L’encyclopédisme permet finalement de montrer les deux revers d’une même pièce. Le mot « gadget » a deux significations : il représente les statuettes miniatures de la Statue de la Liberté, mais aussi le prototype de la première bombe atomique (p. 82-83). L’insertion de critiques journalistiques portant sur l’œuvre de Brautigan, d’abord positives (chapitre 13) puis négatives (chapitre 107), montre le contraste entre le début et la fin de sa carrière.
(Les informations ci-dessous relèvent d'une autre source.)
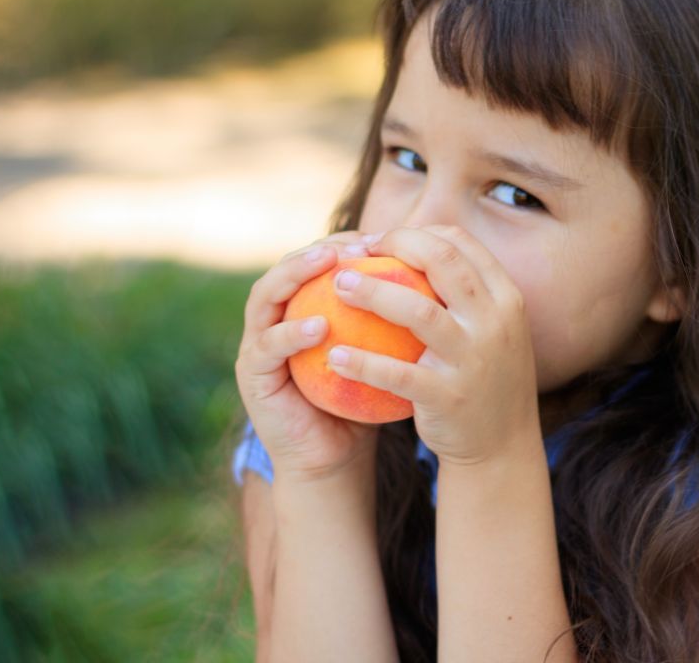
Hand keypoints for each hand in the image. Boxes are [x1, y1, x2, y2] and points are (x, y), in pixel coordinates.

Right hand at [234, 231, 381, 484]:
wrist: (337, 459)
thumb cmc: (368, 401)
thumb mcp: (386, 351)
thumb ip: (398, 316)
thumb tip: (447, 275)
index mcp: (305, 306)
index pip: (319, 260)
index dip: (346, 243)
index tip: (381, 239)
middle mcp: (275, 318)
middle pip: (288, 266)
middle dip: (318, 248)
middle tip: (352, 246)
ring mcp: (257, 344)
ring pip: (265, 295)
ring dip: (295, 275)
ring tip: (327, 265)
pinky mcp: (250, 375)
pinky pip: (267, 347)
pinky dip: (290, 334)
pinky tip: (318, 327)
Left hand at [326, 224, 540, 467]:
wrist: (502, 445)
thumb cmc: (483, 377)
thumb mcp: (491, 328)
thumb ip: (463, 290)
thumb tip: (411, 244)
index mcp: (505, 298)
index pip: (460, 243)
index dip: (415, 233)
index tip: (380, 241)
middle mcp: (495, 322)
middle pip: (442, 261)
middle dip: (394, 246)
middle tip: (355, 252)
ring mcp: (474, 359)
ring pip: (419, 311)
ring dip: (373, 292)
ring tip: (338, 286)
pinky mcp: (449, 397)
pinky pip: (398, 374)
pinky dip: (364, 362)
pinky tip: (335, 356)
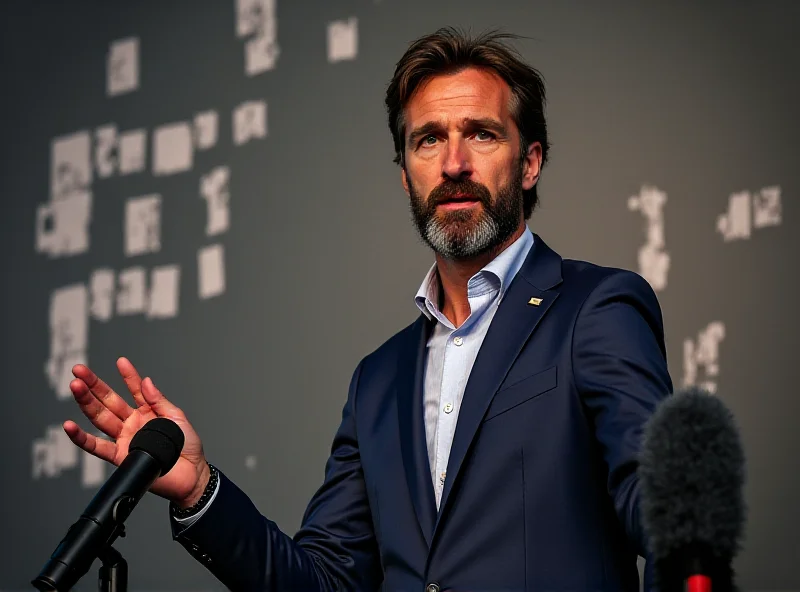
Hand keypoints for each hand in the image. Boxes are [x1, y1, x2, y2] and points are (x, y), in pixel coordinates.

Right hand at [64, 357, 210, 507]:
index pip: (134, 390)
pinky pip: (96, 446)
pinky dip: (81, 438)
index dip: (127, 376)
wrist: (191, 474)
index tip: (121, 361)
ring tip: (75, 386)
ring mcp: (124, 438)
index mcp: (147, 412)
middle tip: (79, 370)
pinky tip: (70, 426)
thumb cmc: (188, 447)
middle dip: (93, 385)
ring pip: (100, 418)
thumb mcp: (177, 418)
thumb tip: (146, 381)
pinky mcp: (120, 456)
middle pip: (108, 401)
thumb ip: (159, 401)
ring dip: (85, 403)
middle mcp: (132, 423)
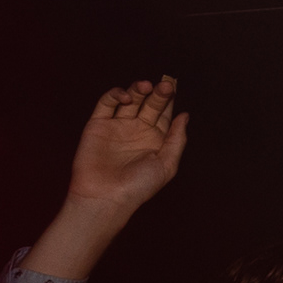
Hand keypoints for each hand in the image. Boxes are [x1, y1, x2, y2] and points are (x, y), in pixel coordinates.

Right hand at [65, 76, 188, 217]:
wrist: (105, 197)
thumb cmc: (138, 186)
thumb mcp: (167, 164)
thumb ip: (177, 139)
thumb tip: (185, 116)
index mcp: (154, 139)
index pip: (164, 112)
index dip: (169, 99)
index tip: (174, 87)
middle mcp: (136, 130)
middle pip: (149, 103)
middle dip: (158, 93)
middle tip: (165, 85)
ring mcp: (117, 126)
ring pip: (130, 99)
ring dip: (139, 89)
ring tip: (146, 86)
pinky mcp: (98, 124)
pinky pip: (106, 103)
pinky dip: (116, 95)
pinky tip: (127, 98)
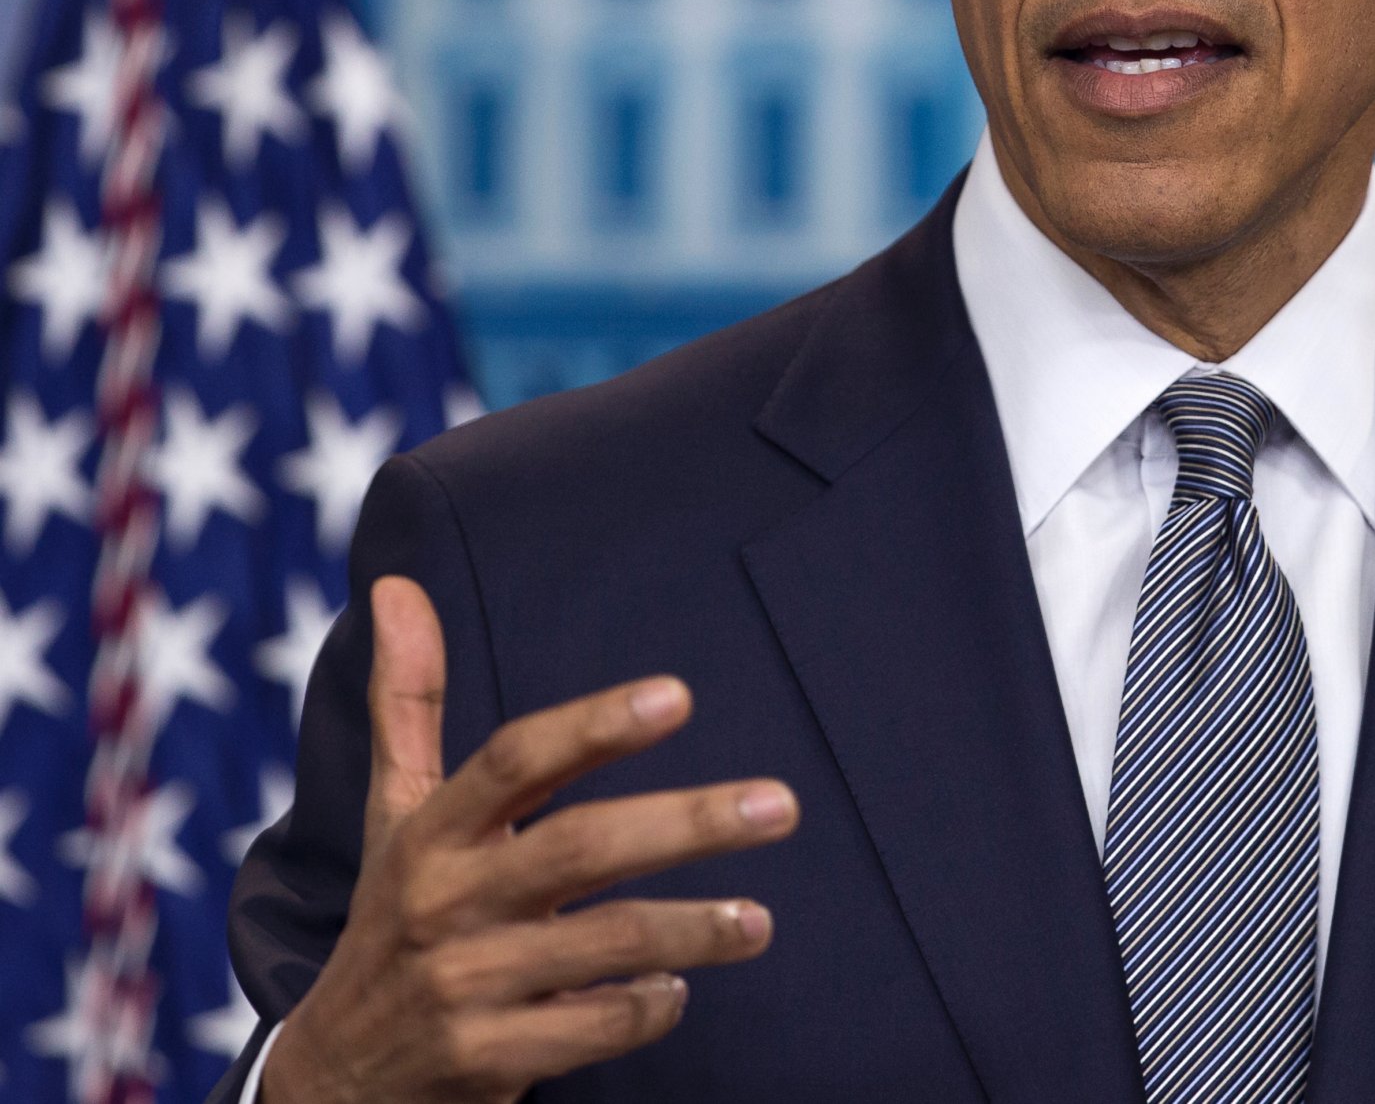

Forme (narration, comment elles sont intégrées):
L’encyclopédisme est intégré à même le texte. Le narrateur l’utilise sans cesse pour servir son propos et établir des parallèles entre Brautigan et Rivages, la Grande et la petite histoire. Toutefois, l’information est parfois enchâssée sans introduction ni explication de la part du narrateur, mais il est habituellement assez facile d’en saisir le lien (sens ?) dans l’économie générale du roman. La mise en page de certaines références tente aussi de reproduire l’aspect original (reproduction du clavier de la première machine à écrire, par exemple). L’énumération est encore utilisée pour amener les données encyclopédiques, quoique dans une moins grande mesure que dans le premier tome.